Inside the park the Church Rock Trailhead is at the far end of the main campground, after making a right turn off the main road. There are signs pointing out the nearby Pyramid Trail, but I didn’t see any for the Church Rock Trail. There is an information kiosk and some small signs pointing the way once you arrive. The trailhead kiosk has an aerial photo of the trail area but in early 2012 the image was faded and difficult to see.

The trail starts out along the sandy bottom of a drainage then climbs on the sandstone sides of the canyon. The eye catching formation in the distance is the Church Rock, the formation for which the surrounding community is named. There aren’t any interpretive signs along this trail but there are several on the nearby Pyramid Trail that provide some information on the geology and plant communities of the area.

One of the side canyons on the way has some Ponderosa Pines. Otherwise the trees are mostly Pinon Pines and Junipers. These Junipers seem to mostly be One Seed Junipers rather than the commonly seen Utah Junipers.
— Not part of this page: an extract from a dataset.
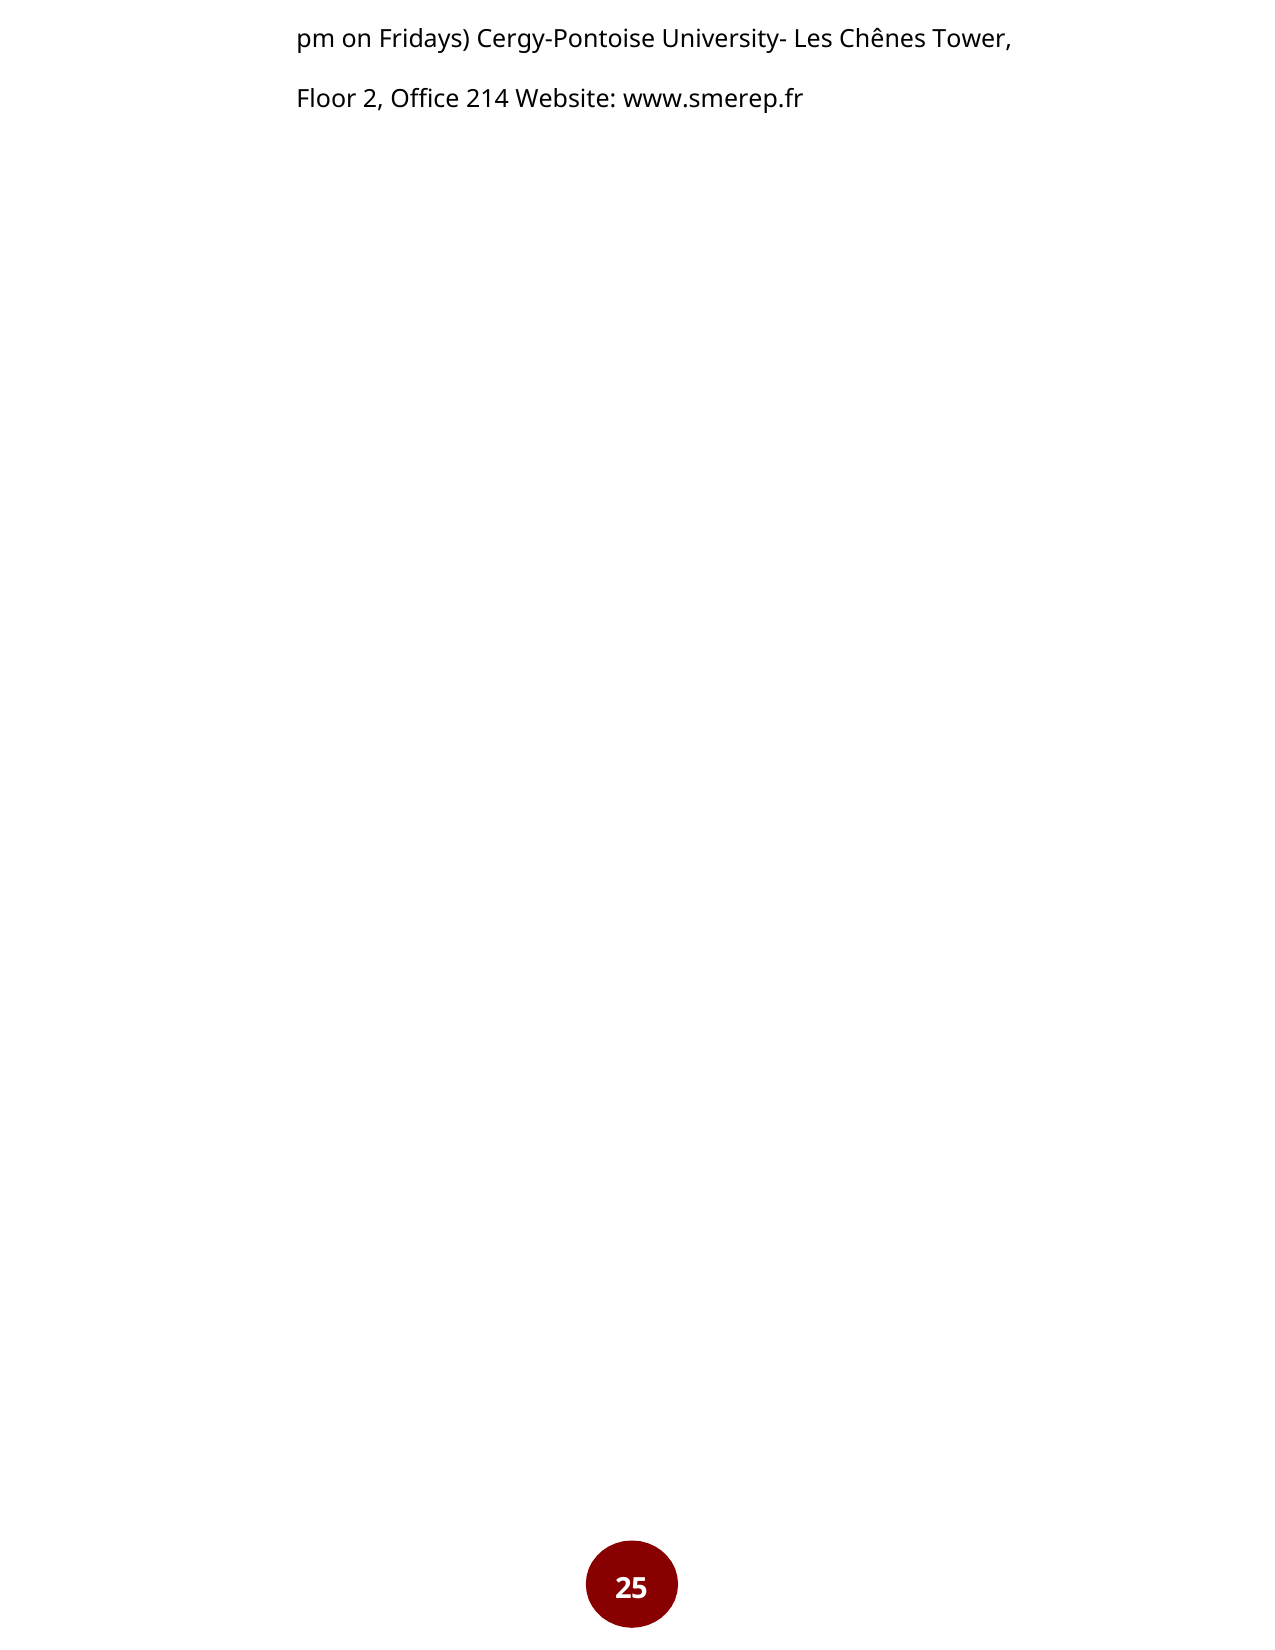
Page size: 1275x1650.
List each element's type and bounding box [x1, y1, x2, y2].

text [296, 21, 1079, 115]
There are a couple of short segments where footholds are carved out of the sandstone to aid short climbs. Rock or log steps are also installed making this an easy trail to walk despite the rough terrain. The main trail is marked with very large rock cairns

The Church Rock Trail doesn’t climb all the way to the top but loops around well below. From the high point of the trail the Pyramid Rock is also visible.

I didn’t realize that this was a loop trail until I recognized segments that I had already hiked. The loop junction wasn’t obvious as I was traveling the trail.

Back at the trailhead I noticed an historic inscription that says “Church Rock Ranch and Trading Store bought Oct 15 1928.” My hike took 1:20 hours. I didn’t see the trail distance posted but this felt like about 3 miles. I hiked on a 60 F degree mid March day. Early in the season there weren’t any campers in the area and I was the only person hiking.